If that's the actual situation then I would recommend on general principles against storing redundant information in the DB -- a "normal form" (maybe in a lax sense of the expression;-) whereby information is stored just once and derived information is recomputed (or cached charge of the DB engine, etc;-) should be the norm, and "denormalization" by deliberately storing derived information very much the exception and only when justified by specific, well measured retrieval-performance needs.
If the reference to "database" was a misdirection;-), or rather used in a lax sense as I did for "normal form" above;-), then another consideration may apply: since Python strings are immutable, it would seem to be natural to not have to do slices by copying, but rather have each slice reuse part of the memory space of the parent it's being sliced from (much as is done for numpy arrays' slices). However that's not currently part of the Python core. I did once try a patch to that purpose, but the problem of adding a reference to the big string and thus making it stay in memory just because a tiny substring thereof is still referenced loomed large for general-purpose adaptation.
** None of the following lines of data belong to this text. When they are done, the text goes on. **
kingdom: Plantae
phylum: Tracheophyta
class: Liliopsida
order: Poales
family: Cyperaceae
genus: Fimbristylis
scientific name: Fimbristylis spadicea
Still it would be possible to make a special purpose subclass of string (and one of unicode) for the case in which the big "parent" string needs to stay in memory anyway. Currently buffer does a tiny bit of that, but you can't call string methods on a buffer object (without explicitly copying it to a string object first), so it's only really useful for output and a few special cases... but there's no real conceptual block against adding string method (I doubt that would be adopted in the core, but it should be decently easy to maintain as a third party module anyway;-).
The worth of such an approach can hardly be solidly proven by measurement, one way or another -- speed would be very similar to the current implicitly-copying approach; the advantage would come entirely in terms of reducing memory footprint, which wouldn't so much make any given Python code faster, but rather allow a certain program to execute on a machine with a bit less RAM, or multi-task better when several instances are being used at the same time in separate processes. See rope for a similar but richer approach once experimented with in the context of C++ (but note it didn't make it into the standard;-).
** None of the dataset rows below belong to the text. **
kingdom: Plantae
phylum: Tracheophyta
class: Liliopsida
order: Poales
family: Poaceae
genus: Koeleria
I haven't done any measurements either, but since it sounds like you're already taking a C approach to a problem in Python, you might want to take a look at Python's built-in mmap library:
Memory-mapped file objects behave like both strings and like file objects. Unlike normal string objects, however, these are mutable. You can use mmap objects in most places where strings are expected; for example, you can use the re module to search through a memory-mapped file. Since they’re mutable, you can change a single character by doing obj[index] = 'a', or change a substring by assigning to a slice: obj[i1:i2] = '...'. You can also read and write data starting at the current file position, and seek() through the file to different positions.
I'm not sure from your question if that's exactly what you're looking for. And it bears repeating that you need to take some measurements. Python's timeit library is the easy one to use, but there's also cProfile or hotshot, although hotshot is at risk of being removed from the standard library as I understand it.
Would slices be ineffective because they create copies of the source string? This may or may not be an issue. If it turns out to be an issue, would it not be possible to simply implement a "String view"; an object that has a reference to the source string and has a start and end point.. Upon access/iteration, it just reads from the source string.
premature optimization is the rool of all evil.
Prove to yourself that you really have a need to optimize code, then act.